Presiden Prabowo Subianto menanggapi optimistis pembatalan investasi pengembangan baterai kendaraan listrik (EV) oleh konsorsium Korea Selatan yang dipimpin LG Energy Solution. Ia menyatakan keyakinannya bahwa Indonesia akan menarik investasi dari negara lain untuk mengisi kekosongan tersebut. Pernyataan ini disampaikan usai pertemuan dengan Wakil Perdana Menteri Malaysia di Istana Merdeka, Jakarta, Selasa (22/4/2025).
Prabowo menekankan kekuatan dan potensi Indonesia sebagai daya tarik investasi. Meskipun singkat, pernyataannya, “Indonesia besar, Indonesia kuat, Indonesia cerah,” menunjukkan kepercayaan dirinya terhadap daya saing Indonesia di kancah investasi global. Namun, ia belum memberikan detail mengenai calon investor pengganti LG dan rencana tindak lanjut pengembangan industri baterai EV di Indonesia.
Sebelumnya, berita dari Yonhap menyebutkan konsorsium LG menarik diri dari proyek senilai 11 triliun won (sekitar Rp 130 triliun). Konsorsium tersebut melibatkan LG Energy Solution, LG Chem, LX International Corp, dan mitra BUMN Indonesia. Proyek ini mencakup seluruh rantai pasok, mulai dari pengadaan bahan baku hingga produksi sel baterai untuk mendukung ekosistem EV di Indonesia.
LG menyatakan keputusan penarikan investasi didasarkan pada pertimbangan kondisi pasar dan lingkungan investasi global. Namun, mereka menegaskan akan melanjutkan bisnis yang sudah ada di Indonesia, seperti pabrik baterai Hyundai LG Indonesia Green Power (HLI Green Power), usaha patungan dengan Hyundai Motor Group.
Direktur Celios, Bhima Yudhistira, menilai pembatalan investasi LG harus menjadi bahan evaluasi kebijakan industri Indonesia. Ia menyorot beberapa faktor penyebabnya, di antaranya inkonsistensi insentif fiskal pemerintah antara mobil listrik dan mobil hybrid. Kebijakan ini dinilai membingungkan investor terkait arah pengembangan industri otomotif di Indonesia, apakah fokus pada EV atau hybrid.

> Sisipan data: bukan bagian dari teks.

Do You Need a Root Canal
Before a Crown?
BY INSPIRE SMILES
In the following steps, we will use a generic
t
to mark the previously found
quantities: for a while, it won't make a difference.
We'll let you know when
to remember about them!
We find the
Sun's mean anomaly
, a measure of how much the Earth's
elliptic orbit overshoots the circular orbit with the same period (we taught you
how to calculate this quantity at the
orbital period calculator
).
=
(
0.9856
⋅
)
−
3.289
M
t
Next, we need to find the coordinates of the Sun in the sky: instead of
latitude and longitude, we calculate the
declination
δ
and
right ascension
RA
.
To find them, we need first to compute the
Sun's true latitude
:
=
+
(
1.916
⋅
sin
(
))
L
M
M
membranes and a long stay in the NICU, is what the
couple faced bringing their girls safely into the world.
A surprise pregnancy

Selain itu, rencana pemerintah untuk melonggarkan Tingkat Komponen Dalam Negeri (TKDN) di tengah negosiasi tarif dengan AS juga menjadi faktor penyebab. Produsen baterai merasa kecewa karena investasi besar yang telah direncanakan akan sia-sia jika syarat TKDN diubah. Terakhir, perkembangan teknologi baterai yang beralih dari ketergantungan nikel ke alternatif seperti LFP dan Sodium juga mempengaruhi keputusan LG.

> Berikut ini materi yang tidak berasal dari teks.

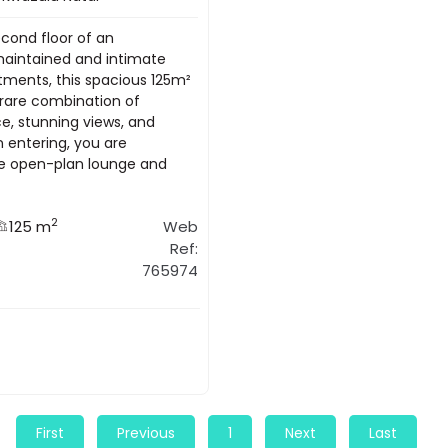
econd floor of an
maintained and intimate
rtments, this spacious 125m²
rare combination of
ce, stunning views, and
n entering, you are
e open-plan lounge and
2
125 m
Web
Ref:
765974
First
Previous
1
Next
Last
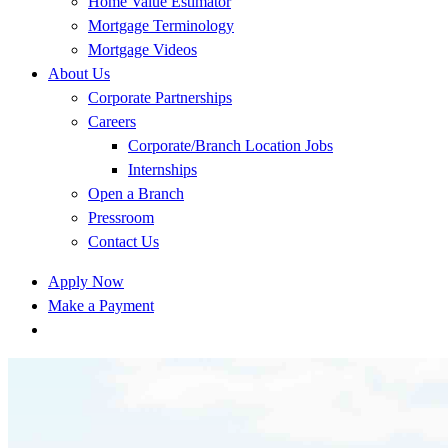
Home Value Estimator
Mortgage Terminology
Mortgage Videos
About Us
Corporate Partnerships
Careers
Corporate/Branch Location Jobs
Internships
Open a Branch
Pressroom
Contact Us
Apply Now
Make a Payment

Dengan banyaknya pilihan bahan baku baterai, produsen akan lebih fleksibel dalam memilih lokasi pembangunan pabrik. Hal ini menjadi tantangan bagi Indonesia untuk tetap menarik investasi di sektor baterai EV. Pemerintah perlu melakukan evaluasi menyeluruh terhadap kebijakan industri dan insentif fiskal agar lebih konsisten dan menarik bagi investor asing.
Pembatalan investasi LG merupakan pukulan bagi rencana pemerintah untuk mengembangkan ekosistem kendaraan listrik di Indonesia. Pemerintah perlu segera mengambil langkah strategis untuk menarik investor lain dan memastikan keberlanjutan pengembangan industri baterai EV. Hal ini sangat penting untuk mencapai target elektrifikasi kendaraan dan mengurangi ketergantungan pada bahan bakar fosil.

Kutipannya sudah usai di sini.